ヴィーラ・ヒラナンダニ/著 山田文/訳
金原瑞人/監修
インドの分離独立の話。イスラム教徒とヒンドゥー教徒でインドとパキスタンに分かれる。
主人公ニーシャーは、家を捨てて国境を越えないといけなくなった。
暴動、虐殺が起こり、異教徒に妻子を殺された男が泣きじゃくり、主人公も砂漠で死にそうになる。
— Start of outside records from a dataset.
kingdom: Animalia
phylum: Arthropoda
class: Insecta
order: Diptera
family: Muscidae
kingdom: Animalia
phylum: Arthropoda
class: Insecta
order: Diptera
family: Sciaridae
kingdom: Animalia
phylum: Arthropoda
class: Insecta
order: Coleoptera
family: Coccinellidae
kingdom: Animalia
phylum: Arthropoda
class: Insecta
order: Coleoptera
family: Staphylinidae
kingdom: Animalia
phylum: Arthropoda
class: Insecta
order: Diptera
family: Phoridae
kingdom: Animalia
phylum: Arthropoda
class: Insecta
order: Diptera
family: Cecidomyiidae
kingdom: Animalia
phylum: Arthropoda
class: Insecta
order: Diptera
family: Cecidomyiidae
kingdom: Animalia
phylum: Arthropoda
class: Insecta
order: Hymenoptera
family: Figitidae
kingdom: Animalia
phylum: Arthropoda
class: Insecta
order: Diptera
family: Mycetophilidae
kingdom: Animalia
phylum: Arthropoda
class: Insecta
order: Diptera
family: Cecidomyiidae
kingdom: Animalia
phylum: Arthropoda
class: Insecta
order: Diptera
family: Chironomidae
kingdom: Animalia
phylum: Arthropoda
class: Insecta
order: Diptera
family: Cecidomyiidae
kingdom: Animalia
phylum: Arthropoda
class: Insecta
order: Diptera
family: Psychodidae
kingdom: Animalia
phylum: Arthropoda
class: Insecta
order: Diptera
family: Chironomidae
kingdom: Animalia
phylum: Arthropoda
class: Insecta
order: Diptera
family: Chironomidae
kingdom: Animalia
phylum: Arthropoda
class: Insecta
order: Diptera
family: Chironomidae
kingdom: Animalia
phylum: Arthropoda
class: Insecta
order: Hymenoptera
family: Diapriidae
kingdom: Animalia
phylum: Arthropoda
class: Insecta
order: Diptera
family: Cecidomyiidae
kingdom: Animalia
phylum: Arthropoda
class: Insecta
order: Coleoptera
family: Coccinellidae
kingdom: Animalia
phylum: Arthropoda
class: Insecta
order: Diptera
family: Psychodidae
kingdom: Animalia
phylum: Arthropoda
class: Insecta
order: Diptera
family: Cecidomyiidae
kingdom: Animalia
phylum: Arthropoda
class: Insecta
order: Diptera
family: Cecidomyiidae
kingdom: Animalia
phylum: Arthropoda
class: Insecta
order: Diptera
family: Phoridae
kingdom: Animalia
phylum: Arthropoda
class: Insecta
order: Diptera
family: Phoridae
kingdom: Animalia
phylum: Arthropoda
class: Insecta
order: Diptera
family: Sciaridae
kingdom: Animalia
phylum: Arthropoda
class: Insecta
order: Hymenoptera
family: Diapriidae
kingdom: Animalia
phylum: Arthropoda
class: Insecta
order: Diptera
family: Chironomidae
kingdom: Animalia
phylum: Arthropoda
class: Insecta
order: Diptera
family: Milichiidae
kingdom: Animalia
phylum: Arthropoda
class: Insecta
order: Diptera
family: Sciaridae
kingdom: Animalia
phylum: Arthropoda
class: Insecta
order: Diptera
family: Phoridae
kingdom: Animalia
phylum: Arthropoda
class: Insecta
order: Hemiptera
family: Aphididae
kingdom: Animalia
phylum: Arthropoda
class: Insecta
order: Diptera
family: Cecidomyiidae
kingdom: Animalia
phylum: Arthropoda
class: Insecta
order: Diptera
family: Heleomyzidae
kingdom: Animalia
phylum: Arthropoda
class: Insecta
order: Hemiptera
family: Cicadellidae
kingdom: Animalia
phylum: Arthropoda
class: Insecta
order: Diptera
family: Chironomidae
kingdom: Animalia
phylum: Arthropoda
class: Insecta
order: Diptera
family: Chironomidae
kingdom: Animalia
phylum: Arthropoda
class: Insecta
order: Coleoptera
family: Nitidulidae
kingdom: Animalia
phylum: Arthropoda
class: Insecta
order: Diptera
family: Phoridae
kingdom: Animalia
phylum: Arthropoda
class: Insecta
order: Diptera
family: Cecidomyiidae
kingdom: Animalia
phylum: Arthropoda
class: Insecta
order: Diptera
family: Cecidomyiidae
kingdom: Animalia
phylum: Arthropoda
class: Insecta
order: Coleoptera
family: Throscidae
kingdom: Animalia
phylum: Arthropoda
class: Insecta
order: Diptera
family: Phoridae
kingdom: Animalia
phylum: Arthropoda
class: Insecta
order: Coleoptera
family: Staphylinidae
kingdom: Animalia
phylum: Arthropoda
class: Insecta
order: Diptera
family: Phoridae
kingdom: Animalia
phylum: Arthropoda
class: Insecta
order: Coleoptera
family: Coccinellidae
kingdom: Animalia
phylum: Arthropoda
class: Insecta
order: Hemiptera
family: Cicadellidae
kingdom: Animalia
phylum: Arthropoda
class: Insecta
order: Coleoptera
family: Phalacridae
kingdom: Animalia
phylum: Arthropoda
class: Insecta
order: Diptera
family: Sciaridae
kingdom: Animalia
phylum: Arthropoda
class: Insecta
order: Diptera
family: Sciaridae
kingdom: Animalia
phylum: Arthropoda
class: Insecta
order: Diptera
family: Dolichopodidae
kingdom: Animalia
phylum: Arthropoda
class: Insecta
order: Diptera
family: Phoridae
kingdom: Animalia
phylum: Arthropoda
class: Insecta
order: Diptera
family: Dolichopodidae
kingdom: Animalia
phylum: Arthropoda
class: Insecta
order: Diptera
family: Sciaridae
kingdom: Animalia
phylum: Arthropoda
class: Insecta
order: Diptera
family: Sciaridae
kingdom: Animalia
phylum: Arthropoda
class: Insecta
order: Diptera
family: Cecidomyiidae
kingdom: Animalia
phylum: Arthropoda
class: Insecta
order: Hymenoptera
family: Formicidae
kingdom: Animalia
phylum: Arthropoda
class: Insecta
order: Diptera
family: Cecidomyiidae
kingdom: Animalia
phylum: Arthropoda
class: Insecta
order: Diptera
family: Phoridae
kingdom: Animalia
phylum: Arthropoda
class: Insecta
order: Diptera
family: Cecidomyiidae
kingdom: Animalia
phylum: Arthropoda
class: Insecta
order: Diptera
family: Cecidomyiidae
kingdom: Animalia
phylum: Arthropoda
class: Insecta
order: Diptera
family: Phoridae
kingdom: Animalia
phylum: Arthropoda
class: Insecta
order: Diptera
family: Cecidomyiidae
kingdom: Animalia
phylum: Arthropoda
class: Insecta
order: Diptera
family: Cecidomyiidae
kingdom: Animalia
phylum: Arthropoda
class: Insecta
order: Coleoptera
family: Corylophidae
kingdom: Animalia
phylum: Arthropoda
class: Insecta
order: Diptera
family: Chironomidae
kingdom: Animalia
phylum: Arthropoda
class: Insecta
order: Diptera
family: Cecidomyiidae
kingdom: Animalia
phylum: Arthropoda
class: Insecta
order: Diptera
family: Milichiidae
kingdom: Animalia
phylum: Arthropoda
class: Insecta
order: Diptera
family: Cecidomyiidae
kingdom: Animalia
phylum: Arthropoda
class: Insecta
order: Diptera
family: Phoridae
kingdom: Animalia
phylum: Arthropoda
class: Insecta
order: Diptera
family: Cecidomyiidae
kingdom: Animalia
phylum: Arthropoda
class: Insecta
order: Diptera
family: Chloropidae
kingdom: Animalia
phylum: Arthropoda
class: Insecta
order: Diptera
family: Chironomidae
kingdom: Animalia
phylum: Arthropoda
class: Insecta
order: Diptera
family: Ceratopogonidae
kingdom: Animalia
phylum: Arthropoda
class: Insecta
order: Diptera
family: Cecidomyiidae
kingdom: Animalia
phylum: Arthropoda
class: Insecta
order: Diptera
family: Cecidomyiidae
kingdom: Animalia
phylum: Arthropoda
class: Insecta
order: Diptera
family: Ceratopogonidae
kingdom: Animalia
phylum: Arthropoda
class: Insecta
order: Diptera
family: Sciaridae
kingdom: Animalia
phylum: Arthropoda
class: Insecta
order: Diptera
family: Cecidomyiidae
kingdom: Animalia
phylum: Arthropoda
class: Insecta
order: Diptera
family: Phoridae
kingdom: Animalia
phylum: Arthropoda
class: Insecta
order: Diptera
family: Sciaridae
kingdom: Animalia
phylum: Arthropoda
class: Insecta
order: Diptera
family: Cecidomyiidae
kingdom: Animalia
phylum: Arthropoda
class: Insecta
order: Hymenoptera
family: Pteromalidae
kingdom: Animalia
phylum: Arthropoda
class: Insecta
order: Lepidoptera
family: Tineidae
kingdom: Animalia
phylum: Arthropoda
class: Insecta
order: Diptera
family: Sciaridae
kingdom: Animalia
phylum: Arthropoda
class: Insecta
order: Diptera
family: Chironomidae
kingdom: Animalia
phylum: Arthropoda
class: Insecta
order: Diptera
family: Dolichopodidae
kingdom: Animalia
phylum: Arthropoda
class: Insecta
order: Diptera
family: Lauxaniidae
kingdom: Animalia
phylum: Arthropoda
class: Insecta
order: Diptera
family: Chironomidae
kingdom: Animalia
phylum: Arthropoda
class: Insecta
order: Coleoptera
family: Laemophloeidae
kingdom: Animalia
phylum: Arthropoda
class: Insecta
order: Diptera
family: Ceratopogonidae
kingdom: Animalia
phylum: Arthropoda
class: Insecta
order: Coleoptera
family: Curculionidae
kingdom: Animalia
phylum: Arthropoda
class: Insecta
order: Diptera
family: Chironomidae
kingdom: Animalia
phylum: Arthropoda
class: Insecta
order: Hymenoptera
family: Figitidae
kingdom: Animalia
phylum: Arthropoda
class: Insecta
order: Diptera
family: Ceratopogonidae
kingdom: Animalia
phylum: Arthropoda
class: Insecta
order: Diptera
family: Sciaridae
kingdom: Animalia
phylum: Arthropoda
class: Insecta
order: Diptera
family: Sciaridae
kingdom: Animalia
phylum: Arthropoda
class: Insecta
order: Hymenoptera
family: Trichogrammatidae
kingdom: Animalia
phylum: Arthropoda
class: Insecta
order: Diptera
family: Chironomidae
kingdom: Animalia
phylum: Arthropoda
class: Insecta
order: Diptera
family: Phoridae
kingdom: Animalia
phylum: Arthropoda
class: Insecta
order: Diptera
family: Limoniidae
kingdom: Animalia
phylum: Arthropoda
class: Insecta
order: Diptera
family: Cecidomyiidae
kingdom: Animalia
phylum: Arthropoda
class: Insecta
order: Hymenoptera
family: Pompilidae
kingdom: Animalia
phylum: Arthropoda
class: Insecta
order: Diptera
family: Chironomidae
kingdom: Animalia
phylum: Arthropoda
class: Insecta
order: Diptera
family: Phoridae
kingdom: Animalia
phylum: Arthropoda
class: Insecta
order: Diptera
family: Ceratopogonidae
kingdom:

これはガンディーの時代。作者の父の経験がもとになっているらしい。分断と対立の物語。
これは宗教による分断だったけど、何でも有り得るな。
痛み、悲しみを忘れてはいけない。
読むのが辛い本だったけど、料理人・カジとの交流が心温まる。
家族の一員であり、ニーシャーが日記をつけ始めるきっかけとなった人でもある。
読み終わってから表紙を見ると、ジンとくるんだなこれが。
以下ネタバレ注意
・医者である父親が、子供たちの体調を診て「もう1日はもつ」って告げるの、胸が痛くなった。
(だから今日のうちに水を見つけないといけない)
・水がなくて死ぬ目に遭って、異教徒の大人に殺されそうになったニーシャー。
これまで住んでいた家が他の誰かのものになるかもしれないのに、次にそこに住むだろう異教徒の家族が幸せだといい、と願う。
そんな風に自分は思えるだろうか……。
持っていけなかった人形が、誰か知らない女の子のサプライズになるといい、だなんて……。
「十二国記 白銀の墟 玄の月」でもあったけど、「この苦しみが自分で終わりになりますように」って思える境地って、想像もつかない。